It’s well past Thanksgiving, the unofficial day when many find it permissible to carry on with Christmas cheer. In many homes trees, stockings, and lights are going up. It’s a season to reflect on the coming of Christ, of God becoming man, of light entering darkness.
Christmas is also a time of year when unbelievers are more likely to attend our worship gatherings. It’s a strategic season, then, to creatively think of ways to reach them with the gospel—a universal and disarming one being through music.
Few have given more thought and attention to thinking about Christmastime and music than Keith and Kristyn Getty. The Gettys—known for such songs as “In Christ Alone,” “The Power of the Cross,” and “By Faith”—are marking their fourth-annual tour of “Joy—An Irish Christmas.” The concert is now a feature-length television broadcast reaching into tens of millions of homes on America’s public television system and the United Kingdom’s BBC. The live concert tour, expected to be seen by some 60,000 people, includes stops at notable venues such as Roy Thomson Hall in Toronto, Carnegie Hall in New York, Kennedy Center in Washington D.C., and Fox Theatre in Atlanta.
I corresponded with Keith Getty about how churches should prepare for Christmas, why suffering should be a theme this season, losing the “Christmas spirit,” and more.
If you could say one thing to pastors and other church leaders preparing for Christmas, what would it be?
“It’s the most wonderful time of the year.”
When we look at the simplicity and focus of the early apostles, especially Paul, we see individuals who were uncompromising about the gospel but sought to use strategic opportunities and platforms for its spread to those who had yet to believe. Since Christmas is a time of year when many unbelievers visit our churches, we should be on the lookout for creative opportunities to share the good news.
If the question is about church music, I’d suggest that singing the great Christmas carols is one obvious place to start. The best of them tell the gospel story in some of the most innovative and inviting language we’ve ever seen in religious verse, certainly in the English language. In terms of art, they are the masterworks, the treasured heritage of the church we shouldn’t ignore. Young and old, churched and unchurched, are united in wanting to sing Christmas carols during the Christmas season.
More than that, however, I’d say it’s our responsibility to have a high view of congregational worship. Our singing is always a witness; therefore, if our churches don’t sing well, or sing apathetically, or sing while distracted by iPhones and casual conversation, we become an appalling witness to outsiders. So let’s take these songs and use them as a galvanizing force for our singing—that we might declare to all who are present the breathtaking good news of Jesus.
You’ve brought the theme of martyrs into this year’s show. That’s a strange twist for what we usually think of as a happy season. Why?

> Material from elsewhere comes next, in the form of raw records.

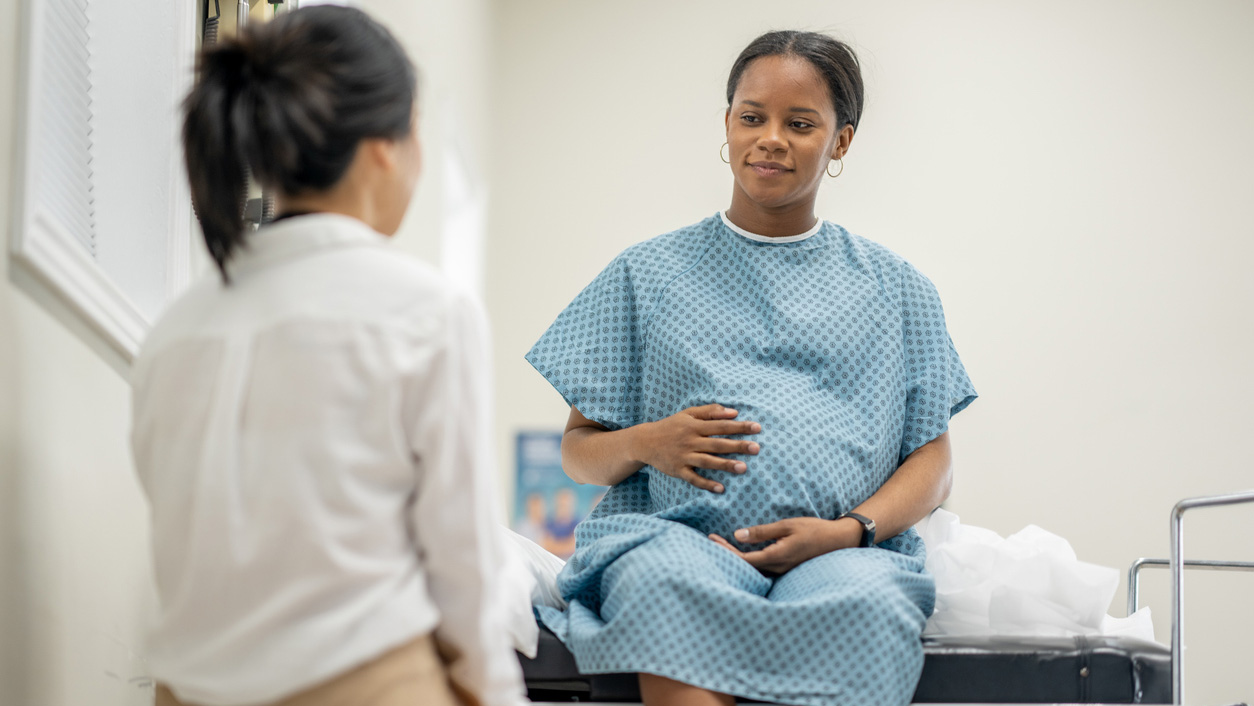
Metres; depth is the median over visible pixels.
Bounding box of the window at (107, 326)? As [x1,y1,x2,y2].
[9,0,196,365]
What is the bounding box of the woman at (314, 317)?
[129,3,529,705]
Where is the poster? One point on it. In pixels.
(565, 482)
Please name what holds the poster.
attached to the back wall at (973, 431)
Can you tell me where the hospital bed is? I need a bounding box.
[515,491,1253,705]
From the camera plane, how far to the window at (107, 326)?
4.05 m
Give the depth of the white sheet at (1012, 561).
5.11 m
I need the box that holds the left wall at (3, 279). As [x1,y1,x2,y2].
[0,0,494,703]
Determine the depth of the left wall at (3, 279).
3.84 m
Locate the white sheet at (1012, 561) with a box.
[915,511,1153,642]
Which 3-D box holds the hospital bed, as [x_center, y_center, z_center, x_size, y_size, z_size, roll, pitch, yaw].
[0.308,0.598,5.246,2.134,1.023,1.323,0,-7,1]
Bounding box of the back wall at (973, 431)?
[483,0,1253,705]
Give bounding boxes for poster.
[510,427,605,557]
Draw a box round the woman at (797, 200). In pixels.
[522,27,972,705]

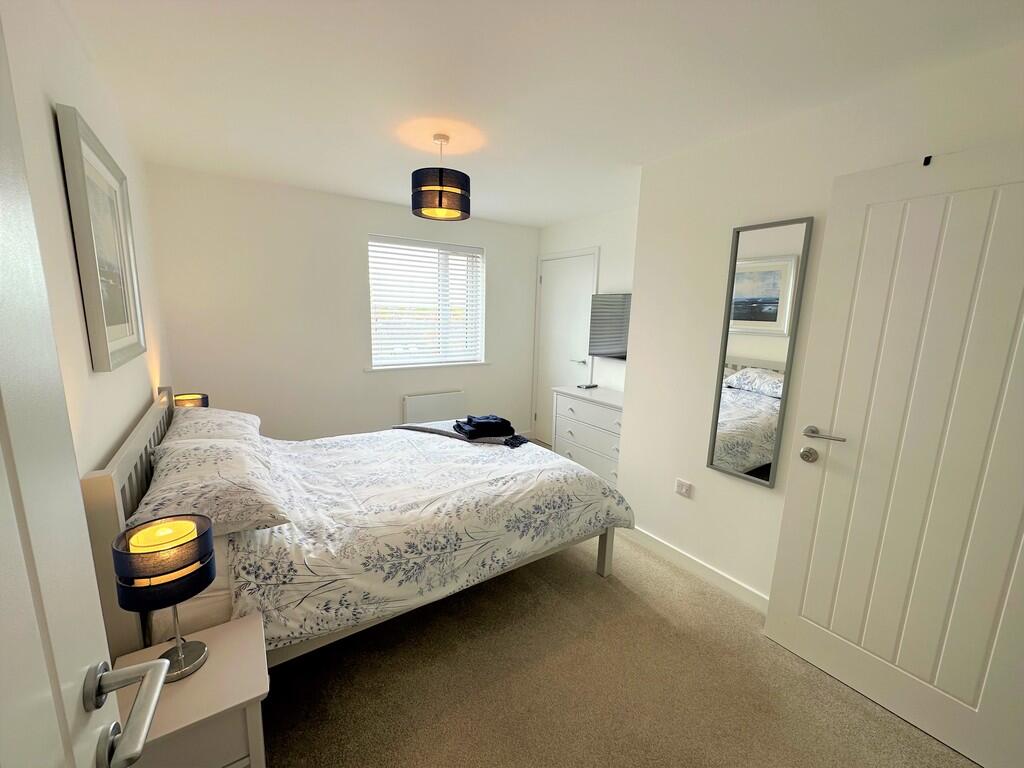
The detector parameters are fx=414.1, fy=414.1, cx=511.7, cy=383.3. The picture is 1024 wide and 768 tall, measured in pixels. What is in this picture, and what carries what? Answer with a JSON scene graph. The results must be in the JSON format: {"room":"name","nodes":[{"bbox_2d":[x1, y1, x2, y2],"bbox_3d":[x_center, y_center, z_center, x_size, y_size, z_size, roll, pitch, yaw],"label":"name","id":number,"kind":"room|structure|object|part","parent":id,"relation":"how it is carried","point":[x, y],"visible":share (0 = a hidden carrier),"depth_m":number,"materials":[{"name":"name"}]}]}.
{"room":"bedroom","nodes":[
{"label":"bedroom","id":0,"kind":"room"},
{"bbox_2d":[1,0,167,486],"bbox_3d":[-1.358,0.032,1.228,0.150,2.450,4.174,-5,12,-34],"label":"left wall","id":1,"kind":"structure","parent":0,"point":[60,192],"depth_m":1.24,"materials":[{"name":"white paint"}]},
{"bbox_2d":[0,12,161,767],"bbox_3d":[-0.381,0.401,0.215,0.163,2.087,0.895,-4,12,-29],"label":"open door","id":2,"kind":"structure","parent":1,"relation":"attached to","point":[3,538],"depth_m":0.46,"materials":[{"name":"white paint"}]},
{"bbox_2d":[55,102,147,372],"bbox_3d":[-1.530,-0.489,1.578,0.032,0.798,0.736,-5,12,-34],"label":"framed picture","id":3,"kind":"object","parent":1,"relation":"attached to","point":[121,343],"visible":0.99,"depth_m":1.47},
{"bbox_2d":[173,393,208,408],"bbox_3d":[-2.025,0.222,2.617,0.178,0.307,0.178,-5,12,-34],"label":"table lamp","id":4,"kind":"object","parent":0,"point":[181,401],"visible":0.42,"depth_m":2.55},
{"bbox_2d":[145,162,538,445],"bbox_3d":[-1.155,-0.437,4.007,3.485,2.446,0.185,-5,12,-34],"label":"back wall","id":5,"kind":"structure","parent":0,"point":[488,242],"depth_m":3.46,"materials":[{"name":"white paint"}]},
{"bbox_2d":[366,235,485,370],"bbox_3d":[-0.879,-0.796,4.223,1.213,1.215,0.072,-5,12,-34],"label":"window","id":6,"kind":"structure","parent":5,"relation":"in","point":[478,254],"depth_m":4.23,"materials":[{"name":"white plastic"}]},
{"bbox_2d":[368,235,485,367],"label":"window blind","id":7,"kind":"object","parent":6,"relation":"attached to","point":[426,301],"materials":[{"name":"white plastic"}]},
{"bbox_2d":[364,360,490,371],"bbox_3d":[-0.815,-0.189,4.226,1.332,0.034,0.132,-5,12,-34],"label":"window sill","id":8,"kind":"structure","parent":5,"relation":"attached to","point":[416,366],"depth_m":4.13,"materials":[{"name":"white paint"}]},
{"bbox_2d":[402,390,464,424],"bbox_3d":[-0.797,0.334,4.264,0.683,0.500,0.071,-5,12,-34],"label":"radiator","id":9,"kind":"object","parent":5,"relation":"attached to","point":[439,399],"visible":0.87,"depth_m":4.19,"materials":[{"name":"white metal"}]},
{"bbox_2d":[61,0,1023,227],"bbox_3d":[0.013,-1.321,1.968,3.311,0.102,4.811,-5,12,-34],"label":"ceiling","id":10,"kind":"structure","parent":0,"point":[565,214],"depth_m":1.64,"materials":[{"name":"white paint"}]},
{"bbox_2d":[411,132,470,221],"bbox_3d":[-0.391,-1.139,2.276,0.321,0.412,0.319,-5,12,-34],"label":"pendant lamp","id":11,"kind":"object","parent":10,"relation":"hanging from","point":[439,201],"visible":0.99,"depth_m":2.19,"materials":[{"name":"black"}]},
{"bbox_2d":[533,206,638,428],"bbox_3d":[0.915,-0.385,4.031,0.151,2.433,2.228,-5,12,-34],"label":"alcove wall","id":12,"kind":"structure","parent":0,"point":[611,274],"depth_m":3.87,"materials":[{"name":"white paint"}]},
{"bbox_2d":[532,250,597,445],"bbox_3d":[0.514,-0.323,4.508,0.076,2.118,0.893,-5,12,-34],"label":"closet door","id":13,"kind":"structure","parent":12,"relation":"in","point":[581,278],"depth_m":4.50,"materials":[{"name":"white paint"}]},
{"bbox_3d":[0.693,-0.229,4.374,0.131,0.061,0.161,-5,12,-34],"label":"door handle","id":14,"kind":"part","parent":13,"relation":"part of","materials":[{"name":"metal"}]},
{"bbox_2d":[588,292,631,359],"bbox_3d":[1.070,-0.488,3.643,0.095,0.588,0.990,-5,12,-34],"label":"television","id":15,"kind":"object","parent":12,"relation":"attached to","point":[611,343],"visible":0.64,"depth_m":3.80,"materials":[{"name":"black"}]},
{"bbox_2d":[251,449,974,767],"bbox_3d":[0.032,1.157,2.355,3.492,0.099,4.849,-5,12,-34],"label":"carpet floor","id":16,"kind":"structure","parent":0,"point":[588,584],"depth_m":1.68,"materials":[{"name":"beige carpet"}]},
{"bbox_2d":[109,611,269,767],"bbox_3d":[-0.892,1.042,1.173,0.340,0.524,0.372,-5,12,-34],"label":"nightstand","id":17,"kind":"object","parent":16,"relation":"on","point":[204,674],"visible":0.76,"depth_m":1.07,"materials":[{"name":"paint"}]},
{"bbox_2d":[112,515,213,683],"bbox_3d":[-0.906,0.575,1.107,0.195,0.402,0.197,-5,12,-34],"label":"table lamp","id":18,"kind":"object","parent":17,"relation":"on","point":[181,650],"visible":0.99,"depth_m":1.05,"materials":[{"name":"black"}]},
{"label":"lamp shade","id":19,"kind":"part","parent":18,"relation":"part of","materials":[{"name":"blue fabric"}]},
{"bbox_3d":[-0.908,0.661,1.122,0.116,0.244,0.116,6,11,21],"label":"lamp base","id":20,"kind":"part","parent":18,"relation":"part of","materials":[{"name":"silver metal"}]},
{"bbox_2d":[84,386,634,672],"bbox_3d":[-0.625,0.567,2.357,2.102,1.048,1.545,-5,12,-34],"label":"bed","id":21,"kind":"object","parent":16,"relation":"on","point":[111,523],"visible":0.6,"depth_m":1.71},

It began with the 150th anniversary of China Inland Mission (now OMF International). I started to rediscover the wonderful hymns of Frank Houghton (1894–1972), written during times of persecution and martyrdom in China during the mid-20th century. From this, we rewrote “Facing a Task Unfinished” (video performance), which has spearheaded a whole new collection of hymns we’re excited about. This particular hymn was written in 1931 after the expulsion of missionaries by the Chinese government. With hindsight we know that between 1900 and 2000, the number of Christians in China grew from 14,000 to possibly more than 100 million. It’s an incredibly inspiring story.

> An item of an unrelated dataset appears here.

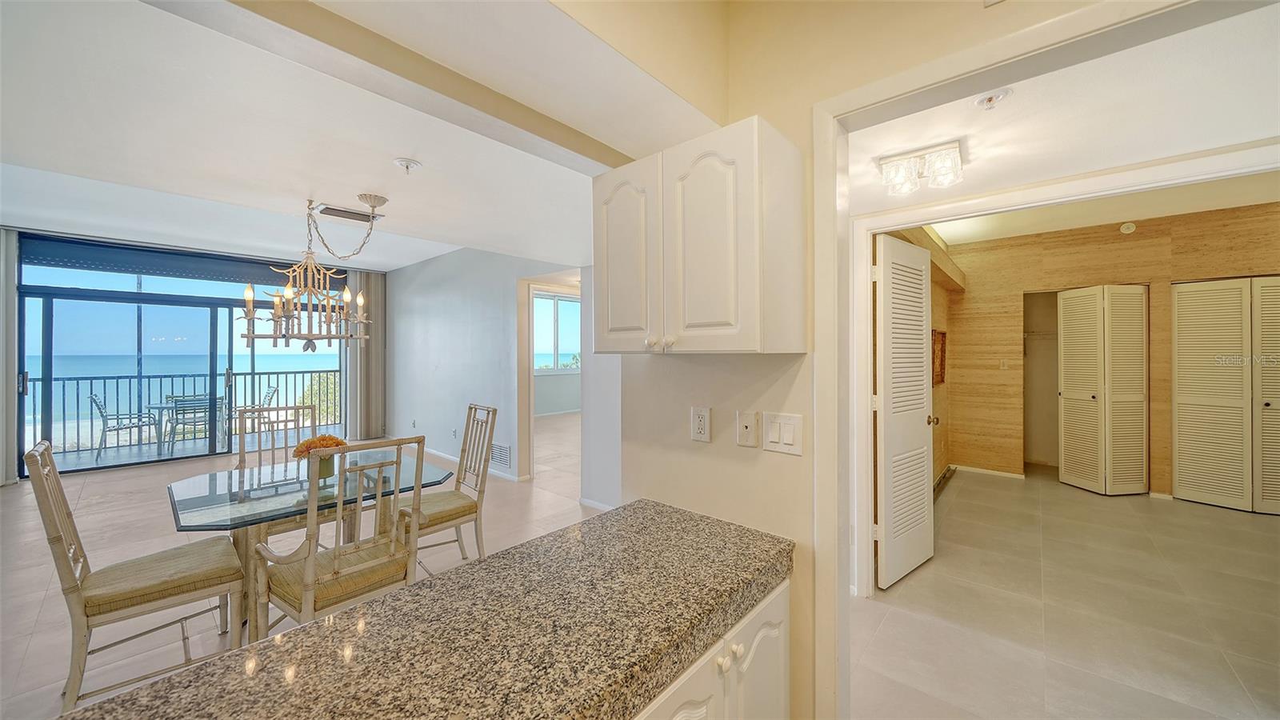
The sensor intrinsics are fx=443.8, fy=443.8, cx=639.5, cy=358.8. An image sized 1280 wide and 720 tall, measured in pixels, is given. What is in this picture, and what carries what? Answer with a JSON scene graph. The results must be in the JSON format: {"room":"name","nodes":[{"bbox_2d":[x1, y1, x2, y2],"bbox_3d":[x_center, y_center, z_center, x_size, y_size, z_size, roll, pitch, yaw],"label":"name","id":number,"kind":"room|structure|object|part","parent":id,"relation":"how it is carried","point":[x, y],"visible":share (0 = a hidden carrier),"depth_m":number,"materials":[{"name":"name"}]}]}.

Houghton’s second-most well-known hymn, which we’ve rearranged, is “Thou Who Wast Rich Beyond All Splendor,” written after the death of John and Betty Stam in 1934. In trying to encourage the missionaries who were left with all their fear and questions, Houghton turned to Christ’s birth and 2 Corinthians 8:9:
Thou who wast rich beyond all splendor, All for love’s sake becamest poor; Thrones for a manger didst surrender, Sapphire-paved courts for stable floor. Thou who wast rich beyond all splendor, All for love’s sake becomes poor.
Social unrest, religious wars, and the direct persecution of Christians—from Iran to Turkey and from China to Charleston—is a timely reminder that the context in which Christ was born is not much different.
Why do traditional Christmas songs stick and new ones usually don’t? In other words, why is it that the majority of churches still continue to sing old Christmas hymns during December instead of incorporating new ones?
There’s no scientific answer, but here are a few reflections:
- By “old” songs, we mean a few classic songs, typically one per generation at best. So by this measurement, most new songs of every age don’t stick.
- We’ve held on to Christmas songs more tightly because they reach more broadly into culture—from Dickens’s novels to Hollywood movies to classical choral standards to catchphrases for countless books, brands, and headlines. As I said earlier, they are the masterworks of Western hymnody.
- From a general culture point of view, we tend to be more sentimental about older, more festive traditions in the Christmas season. The general culture also has a more eclectic musical palate during the Christmas season—from the worlds of pop singers to the orchestral concert hall to what is sung in churches.
- In the more narrow church culture, we’re more willing (than we are the rest of the year) to lean back into the old musical genre that dominated the hymn era of choirs and keyboard-driven music, which opens the door to singing songs that more naturally fit into that style.
Do you ever lose the “Christmas spirit” and get sick of singing the same songs?
I don’t because we sing songs that we really believe in. There’s such a strong conviction that we continue to enjoy it. That said, we’re always most excited about the newest songs in the show and the freshest arrangements, as anyone would be. If you’re not most excited about your most recent song, sermon, book, or project, you should probably seriously consider what you’re doing with your professional life and calling.